Stefan Zweiker about the Vienna IV and the lessons it holds for EUDC 2015

Datum: Mar 22nd, 2014
Category: International, Turniere

The Debattierklub Wien (DKWien), host of the European Universities Debating Championships 2015, has looked back on their experiences with the Vienna IV 2014. Chief Organizer Stefan Zweiker published an article titled “Lessons Learnt: A Résumé on Vienna IV 2014” reflecting the experiences with the tournament and what the DKWien learned for Vienna EUDC 2015.
Achte Minute publishes Stefan’s text. The full article including all of the photos is available on the website of the European Universities Debating Championship (EUDC) 2015.

“Lessons Learnt: A Résumé on Vienna IV 2014

From 7th to 9th March 2014, DKWien hosted the largest IV that ever took place in continental Europe. Vienna IV 2014 had a cap of 100 teams, with 96 (or 97?*) of them showing up. In many ways this tournament was a test-run for Vienna EUDC. I dare say it was quite successful and I hope that everyone who was part of it is as proud of it as I am.

VIV 14 was a tournament we did not run because it’s easy, but because it’s hard. Indeed, the circumstances surrounding the tournament were a lot more challenging than at the Vienna IVs the years before:

  1. It was the first major tournament on the new WU Campus. This meant on the one hand that the runners did not know the buildings as well as in the years before. On the other hand there were still a couple of technical problems with the brand-new buildings.
  2. VIV ran in parallel to early Vienna EUDC preparations, which put an extra strain on the VIV Org Com.
  3. We had less funding than in 2013 as we were not able to attain support by the European Union. As a result, the amount of money spent per participant was significantly lower.
  4. With 100 teams, the cap was 40 teams higher than the year before. In other words, Vienna IV 2014 was as big as VIV 13 and VIV 12 put together.

So, true, it might have been a little bit crazy to pull off such a massive tournament. It would have been a crying shame if we hadn’t, though.


Vienna IV 2014 was larger than any Vienna IV before. (c) DKWien

Firstly, of course, we learned lessons about problems that we would otherwise have been unlikely to face. With a tournament of this size, every flaw becomes apparent. At previous VIVs, the Org Com would have been easily able to solve minor hiccups. With a large scale tournament, the urgency of problems multiplies according to the number of participants. While at a 60 team tournament a few teams missing a round would not necessarily cause a delay, it requires quite a bit of work in the tab room to match the draw with the teams that appeared. We were lucky enough to have Katharina aboard, who ran the pre-registration for VIV very smoothly.

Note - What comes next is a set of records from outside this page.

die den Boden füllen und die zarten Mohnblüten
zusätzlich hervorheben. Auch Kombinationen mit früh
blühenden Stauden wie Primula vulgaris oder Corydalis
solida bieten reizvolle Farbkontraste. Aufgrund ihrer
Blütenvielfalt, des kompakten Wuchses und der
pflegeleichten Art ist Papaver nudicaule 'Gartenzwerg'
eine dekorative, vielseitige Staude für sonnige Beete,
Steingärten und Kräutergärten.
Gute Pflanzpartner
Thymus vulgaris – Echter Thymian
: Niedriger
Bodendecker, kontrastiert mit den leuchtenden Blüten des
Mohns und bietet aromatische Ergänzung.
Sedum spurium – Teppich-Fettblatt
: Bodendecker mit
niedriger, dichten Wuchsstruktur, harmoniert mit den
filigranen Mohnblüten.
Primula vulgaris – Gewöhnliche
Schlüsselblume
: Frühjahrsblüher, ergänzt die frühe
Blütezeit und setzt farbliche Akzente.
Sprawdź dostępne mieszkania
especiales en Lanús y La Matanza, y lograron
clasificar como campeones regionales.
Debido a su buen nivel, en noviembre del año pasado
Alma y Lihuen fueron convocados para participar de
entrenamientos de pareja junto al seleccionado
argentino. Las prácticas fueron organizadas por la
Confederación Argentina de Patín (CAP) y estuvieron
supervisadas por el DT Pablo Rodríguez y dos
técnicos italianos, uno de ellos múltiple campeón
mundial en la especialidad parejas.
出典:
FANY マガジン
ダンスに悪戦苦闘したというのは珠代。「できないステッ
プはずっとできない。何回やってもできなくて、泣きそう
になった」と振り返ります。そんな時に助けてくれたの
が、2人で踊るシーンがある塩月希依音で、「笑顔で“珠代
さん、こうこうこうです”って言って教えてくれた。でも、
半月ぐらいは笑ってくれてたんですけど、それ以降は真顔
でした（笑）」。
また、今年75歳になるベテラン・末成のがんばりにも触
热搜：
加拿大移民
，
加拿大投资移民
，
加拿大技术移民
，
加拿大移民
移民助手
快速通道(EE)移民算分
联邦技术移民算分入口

Secondly, the constraints on Vienna IV 2014 meant that more preparation than in the years before was necessary. Indeed, I had the impression that the 2014 edition of Vienna IV was in many regards more thoroughly planned than before. Melanie and Regina really made the most of every single Euro they spent on the participants. Volunteers had individual schedules, we had more swing teams on call than before, and there were detailed calendars for almost everything. Yet, due to the tournament’s sheer size, this was also highly necessary. Unlike in previous years, the Org Com, despite being 20 people strong, were in action 24/7 and rarely found time to watch a round.


Many of the amenities for the participants at VIV 14 were made possible by the dedicated work of DKWien volunteers. Here the sandwich factory on Sunday. (c) DKWien

Thirdly, many members of the Org Com were new or played different roles at VIV 2014. Not only was I, for the first time, involved in CA-ing Europe’s biggest Intervarsity (quite a brutal roller coaster, on a side note), but many of our dedicated Org Com members as well took on new roles compared to previous IVs. There are two reasons why I think this was a great idea: Firstly (and this is really important for me as a Vienna EUDC convener), the number of people at DKWien who actually know how to run a tournament doubled with VIV 14. Secondly, Vienna IV was run differently. The organizers applied many new approaches that helped in solving all issues that came up during the tournament.

In addition to these general points mentioned in this article, we will spend the next few weeks brainstorming more on how we can improve for Vienna EUDC. First and foremost, I hope that this analysis will help us figure out how to run tournament processes more smoothly and reduce time and work pressure for the Org Com. Vienna IV showed us that our capacity is not unlimited. It might have been easy running a relatively small tournament, but the number of stress factors increases exponentially with the size of the event. Many of us got to experience their physical limits in terms of sleep deprivation on this VIV14 weekend. The DKWien crowd gave their best. I am thankful to have been part of this crowd that organised VIV 14. It’s been a hell of a lot of work – but at least equally as much fun. Looking forward to 2015 now!”